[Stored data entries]
.....
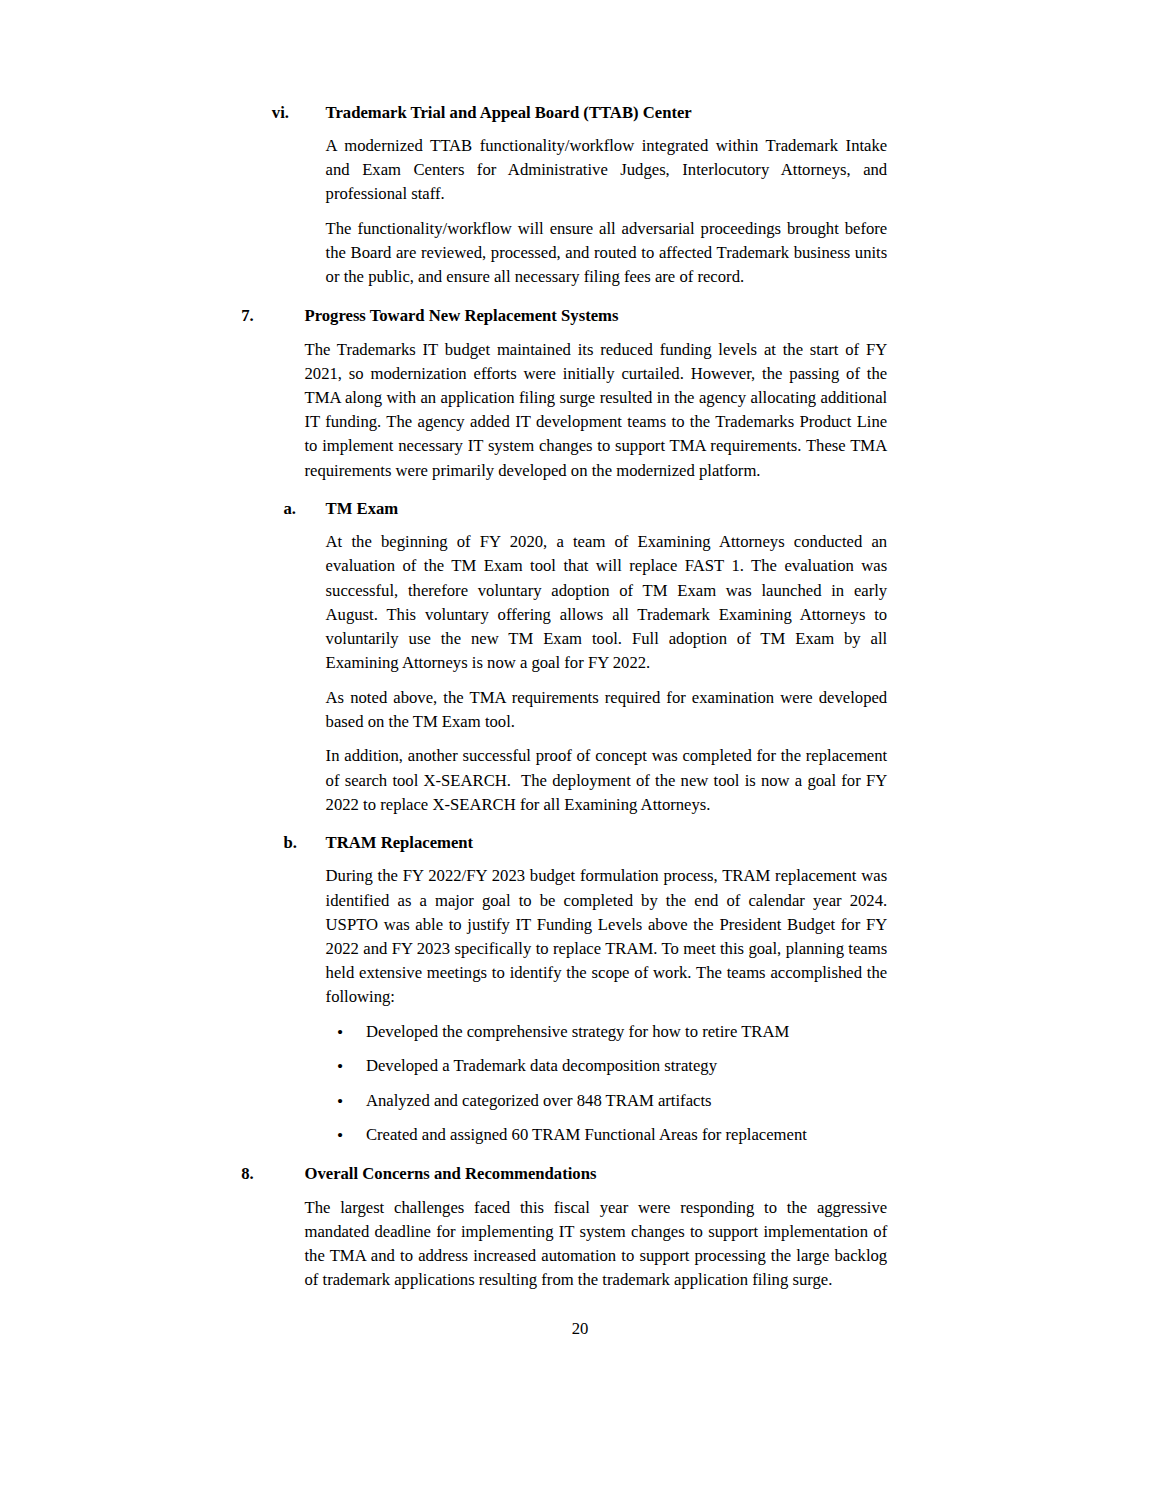vi. Trademark Trial and Appeal Board (TTAB) Center
A modernized TTAB functionality/workflow integrated within Trademark Intake and Exam Centers for Administrative Judges, Interlocutory Attorneys, and professional staff.
The functionality/workflow will ensure all adversarial proceedings brought before the Board are reviewed, processed, and routed to affected Trademark business units or the public, and ensure all necessary filing fees are of record.
7. Progress Toward New Replacement Systems
The Trademarks IT budget maintained its reduced funding levels at the start of FY 2021, so modernization efforts were initially curtailed. However, the passing of the TMA along with an application filing surge resulted in the agency allocating additional IT funding. The agency added IT development teams to the Trademarks Product Line to implement necessary IT system changes to support TMA requirements. These TMA requirements were primarily developed on the modernized platform.
a. TM Exam
At the beginning of FY 2020, a team of Examining Attorneys conducted an evaluation of the TM Exam tool that will replace FAST 1. The evaluation was successful, therefore voluntary adoption of TM Exam was launched in early August. This voluntary offering allows all Trademark Examining Attorneys to voluntarily use the new TM Exam tool. Full adoption of TM Exam by all Examining Attorneys is now a goal for FY 2022.
As noted above, the TMA requirements required for examination were developed based on the TM Exam tool.
In addition, another successful proof of concept was completed for the replacement of search tool X-SEARCH. The deployment of the new tool is now a goal for FY 2022 to replace X-SEARCH for all Examining Attorneys.
b. TRAM Replacement
During the FY 2022/FY 2023 budget formulation process, TRAM replacement was identified as a major goal to be completed by the end of calendar year 2024. USPTO was able to justify IT Funding Levels above the President Budget for FY 2022 and FY 2023 specifically to replace TRAM. To meet this goal, planning teams held extensive meetings to identify the scope of work. The teams accomplished the following:
Developed the comprehensive strategy for how to retire TRAM
Developed a Trademark data decomposition strategy
Analyzed and categorized over 848 TRAM artifacts
Created and assigned 60 TRAM Functional Areas for replacement
8. Overall Concerns and Recommendations
The largest challenges faced this fiscal year were responding to the aggressive mandated deadline for implementing IT system changes to support implementation of the TMA and to address increased automation to support processing the large backlog of trademark applications resulting from the trademark application filing surge.
20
.....
— What needs to be done —
Please transcribe only the lines in the records above running from the line that has "7. Progress Toward New Replacement Systems" through the line that has "The Trademarks IT", both included, exactly as they appear.

— Solution for this exercise —
7. Progress Toward New Replacement Systems
The Trademarks IT budget maintained its reduced funding levels at the start of FY 2021, so modernization efforts were initially curtailed. However, the passing of the TMA along with an application filing surge resulted in the agency allocating additional IT funding. The agency added IT development teams to the Trademarks Product Line to implement necessary IT system changes to support TMA requirements. These TMA requirements were primarily developed on the modernized platform.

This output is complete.